Re: [patch 00/15] Generic Mutex Subsystem

public inbox for linux-kernel@vger.kernel.org
 help / color / mirror / Atom feed

From: Ingo Molnar <mingo@elte.hu>
To: Linus Torvalds <torvalds@osdl.org>
Cc: Andi Kleen <ak@suse.de>,
	linux-kernel@vger.kernel.org, Andrew Morton <akpm@osdl.org>,
	Arjan van de Ven <arjanv@infradead.org>,
	Steven Rostedt <rostedt@goodmis.org>,
	Alan Cox <alan@lxorguk.ukuu.org.uk>,
	Christoph Hellwig <hch@infradead.org>,
	David Howells <dhowells@redhat.com>,
	Alexander Viro <viro@ftp.linux.org.uk>,
	Oleg Nesterov <oleg@tv-sign.ru>
Subject: Re: [patch 00/15] Generic Mutex Subsystem
Date: Mon, 19 Dec 2005 16:50:10 +0100	[thread overview]
Message-ID: <20051219155010.GA7790@elte.hu> (raw)
In-Reply-To: <Pine.LNX.4.64.0512182214400.4827@g5.osdl.org>

* Linus Torvalds <torvalds@osdl.org> wrote:

> On Mon, 19 Dec 2005, Andi Kleen wrote:
> > 
> > Do you have an idea where this big difference comes from? It doesn't look
> > it's from the fast path which is essentially the same.  Do the mutexes have
> > that much better scheduling behaviour than semaphores? It is a bit hard to 
> > believe.
> 
> Are Ingo's mutex'es perhaps not trying to be fair?
> 
> The normal mutexes try to make sure that if a process comes in and 
> gets stuck on a mutex, and then another CPU releases the mutex and 
> immediately tries to grab it again, the other CPU will _not_ get it.

the VFS creat+unlink performance advantage i measured on SMP systems is 
a pure 'struct mutex' vs. stock 'struct semaphore' measurement. I 
measured the same kernel with a single .config option difference 
(DEBUG_MUTEX_FULL to get the 'mutex' variant, vs. DEBUG_MUTEX_PARTIAL to 
get the 'semaphore' variant), the systems were completely idle, and the 
results are statistically stable.

fact is, we dont implement fairness in the upstream struct semaphore 
implementation(s) either - it would be extremely bad to performance (as 
you are pointing it out too).

both stock semaphores and generic mutexes are unfair in the following 
sense: if there is a waiter 'in flight' (but has not grabbed the lock 
yet), a 'lucky bastard may jump the queue' and may grab the lock, 
without having waited anything. So comparing semaphores to generic 
mutexes is an apples to apples comparison.

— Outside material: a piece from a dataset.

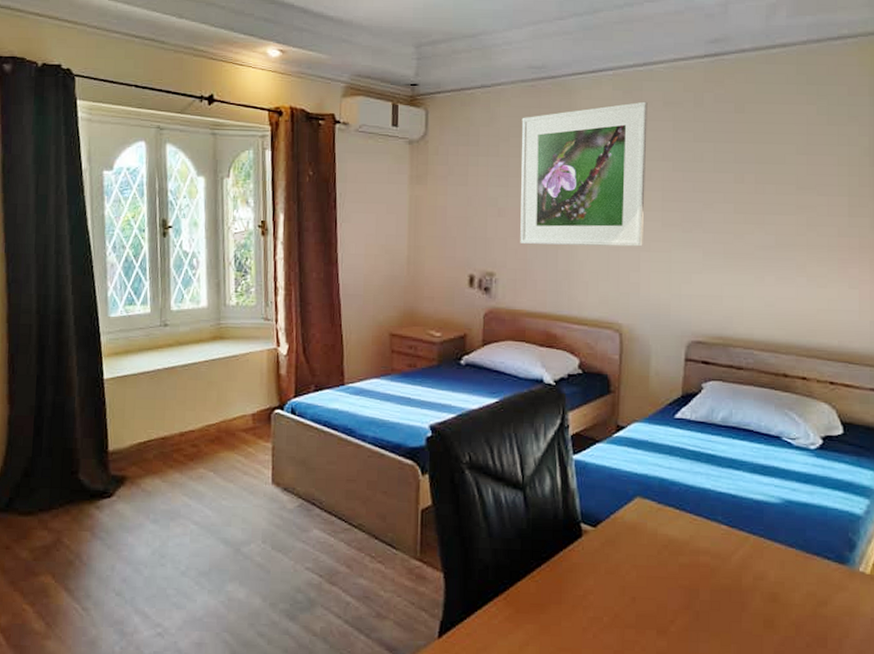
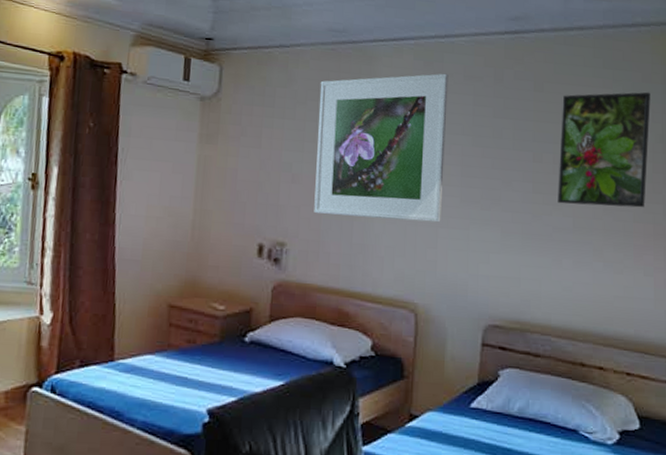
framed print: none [760,105,857,223] -> present [558,92,651,208]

in fact, generic mutexes are _more_ fair than struct semaphore in their 
wait logic. In the stock semaphore implementation, when a waiter is 
woken up, it will retry the lock, and if it fails, it goes back to the 
_tail_ of the queue again - waiting one full cycle again.

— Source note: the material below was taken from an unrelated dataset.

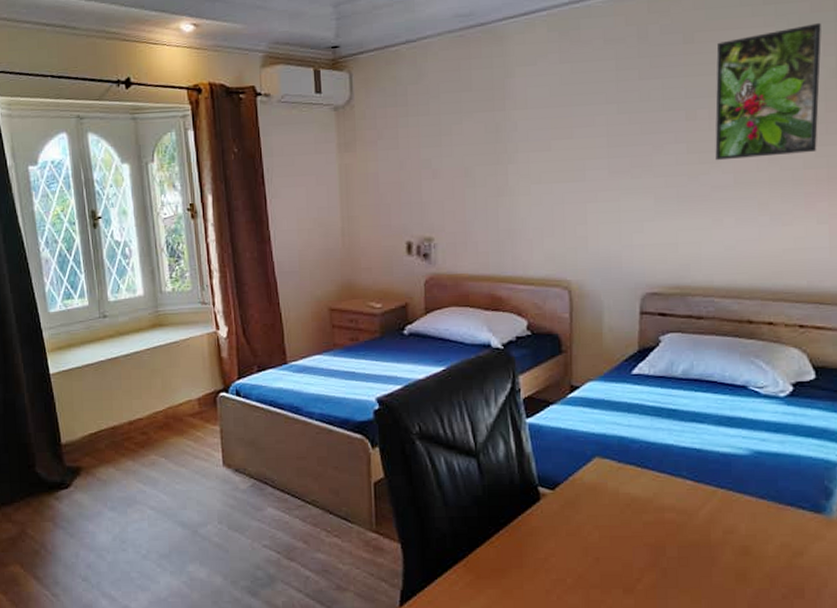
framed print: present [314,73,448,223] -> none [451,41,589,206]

in the generic mutex implementation, the first waiter is woken up, and 
it will retry the lock - but no other waiters are woken up until this 
waiter has done its round. (a mutex implementation can do this, because 
it knows that there can only be one owner, while a counting semaphore 
has to be prepared for the possibility of multiple concurrent up()s, and 
for the count going above 1.)

and this is also the crutial difference that gives mutexes the 
performance edge in contended workloads (so this should also answers 
Andi's question): stock semaphores easily end up creating a 'thundering 
herd' scenario, if a 'fast lucky bastard' releases the lock - and wakes 
up _yet another_ waiter. The end result is, that given a high enough 
'semaphore use frequency', our wake-one logic in semaphores totally 
falls apart and we end up having all waiters racing for the runqueues, 
and racing for the lock itself. This causes much higher CPU utilization, 
wasted resources, and slower total performance.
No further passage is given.